§ WORK INSTRUCTION
Carry on the passage about walking control and lower-leg co-contraction after stroke, starting right after its last sentence.

To identify the descending neural drive for co-contraction, walking control was investigated using intramuscular coherence analysis. Coherence of the beta band reflected the corticospinal activity, which enabled the determination of the amount of voluntary control while walking17,43,44. Therefore, we consider that the increased coherence of cluster 1 indicates a high voluntary control compared to the automatic control. Our results indicate that excessive co-contraction of the TA and MG limit the trailing limb angle, and the increase in coherence may reduce walking speed. Accordingly, patients with mild motor paralysis despite excessive cortical control may mask the residual potential of motor function.

The present study had several limitations. First, we did not include other information regarding the hip and knee joints during walking. Although ankle joint functions have been reported to have a greater influence on balance than functions of the hip and knee joints post-stroke, the influence of these joints was unclear45. Secondly, participants used an ankle foot orthosis on the paralyzed side during walking measurements. As the force exerted by the orthosis was set to a minimum, we considered that the influence of the orthosis for walking performance was exceedingly small. However, the use of ankle foot orthosis for all participants may have been beneficial in measuring walking in patients with poor walking ability. Therefore, it was important to note that the results of this study were the outcomes in post-stroke patients who were using ankle foot orthosis. In addition, although trunk acceleration and electromyogram may be dependent on walking speed, this study did not consider walking speed in its analysis. The spatiotemporal factors are not representative of factors that are independent of changes in walking speed. Thus, these spatiotemporal factors may not give insight into the true underlying mechanism. The treadmill was not used because this study focused on the identification of subgroups based on comfortable walking speed. This was because the treadmill has different spatiotemporal parameters compared with overground walking46. Finally, it should be noted that the intramuscular coherence analysis conducted in this study analyzed the neural pathways involved in both TA and MG. Nevertheless, the walking speed was influenced by different factors and did not reflect linear relationships with the severity of motor paralysis. Furthermore, walking speed could characterize the pathological factors related to walking disturbances post-stroke. Characteristics of cluster 1 were considered to show an excessive compensatory strategy despite only mild motor paralysis, and further compensating and voluntary control for instability during walking by co-contraction of the lower leg muscles resulted in a decrease in walking speed. Those results may explain in part why some patients respond to traditional walking training while others do not. In the future, we must investigate the differences in balance, muscle activity pattern, and walking control and clarify factors involved in the improvement of walking speed in each cluster.

§ LISTED RECORDS
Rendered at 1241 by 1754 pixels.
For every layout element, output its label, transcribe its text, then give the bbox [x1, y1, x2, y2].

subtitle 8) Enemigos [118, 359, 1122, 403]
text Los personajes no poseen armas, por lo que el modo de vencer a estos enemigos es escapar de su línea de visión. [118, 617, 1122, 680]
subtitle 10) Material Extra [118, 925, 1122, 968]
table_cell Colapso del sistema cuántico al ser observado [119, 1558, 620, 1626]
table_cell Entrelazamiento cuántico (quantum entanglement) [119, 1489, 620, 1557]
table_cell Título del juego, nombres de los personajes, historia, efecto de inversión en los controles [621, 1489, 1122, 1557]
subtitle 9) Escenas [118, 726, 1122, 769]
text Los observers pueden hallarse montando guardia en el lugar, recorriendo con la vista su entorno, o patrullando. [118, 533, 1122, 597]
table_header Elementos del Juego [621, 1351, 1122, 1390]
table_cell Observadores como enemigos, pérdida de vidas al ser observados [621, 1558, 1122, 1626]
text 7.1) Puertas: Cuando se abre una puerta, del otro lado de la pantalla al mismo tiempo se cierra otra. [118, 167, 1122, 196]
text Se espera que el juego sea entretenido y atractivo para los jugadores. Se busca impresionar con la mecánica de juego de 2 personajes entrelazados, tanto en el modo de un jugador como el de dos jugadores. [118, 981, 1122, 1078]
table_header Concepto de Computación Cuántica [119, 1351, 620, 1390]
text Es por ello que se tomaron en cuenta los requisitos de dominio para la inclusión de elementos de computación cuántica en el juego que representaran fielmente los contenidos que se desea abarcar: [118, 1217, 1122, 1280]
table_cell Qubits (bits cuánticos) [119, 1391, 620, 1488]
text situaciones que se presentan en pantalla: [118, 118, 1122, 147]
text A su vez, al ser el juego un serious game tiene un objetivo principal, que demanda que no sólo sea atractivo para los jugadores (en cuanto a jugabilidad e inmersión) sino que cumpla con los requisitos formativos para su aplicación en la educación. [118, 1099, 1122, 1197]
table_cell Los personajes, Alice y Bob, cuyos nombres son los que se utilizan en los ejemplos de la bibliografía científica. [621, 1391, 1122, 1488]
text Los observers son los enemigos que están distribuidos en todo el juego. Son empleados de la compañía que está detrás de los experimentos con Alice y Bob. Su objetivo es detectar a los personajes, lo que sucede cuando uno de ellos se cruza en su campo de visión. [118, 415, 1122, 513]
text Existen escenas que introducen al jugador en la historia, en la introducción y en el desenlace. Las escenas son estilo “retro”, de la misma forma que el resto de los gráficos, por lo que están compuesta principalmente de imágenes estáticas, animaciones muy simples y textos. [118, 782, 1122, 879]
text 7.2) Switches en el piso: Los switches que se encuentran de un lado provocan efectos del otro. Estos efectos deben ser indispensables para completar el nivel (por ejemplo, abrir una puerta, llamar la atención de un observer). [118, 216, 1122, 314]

§ YOUR RESPONSE
Conclusion

Motor paralysis severity and walking speed are not linearly related; however, walking speed may be influenced by different pathological factors. Some subgroups diverged from the association of the severity of motor paralysis and walking speed. Especially, trunk instability and the co-contraction of the shank muscles were differently controlled in the stance phase of patients with mild motor paralysis and poor walking speed. Furthermore, patients in which mild motor paralysis with poor walking speed had high intramuscular coherence of the beta band in the shank muscle, thus excessive cortical control may have masked the residual potential of motor function. The detailed classification of walking disturbances based on the association between the severity of motor paralysis and walking speed will be useful for strategizing an appropriate intervention according to each pathology’s characteristics. In walking training for patients with mild motor paralysis and slow walking speed, intervention in instability and excessive cortical control may be effective.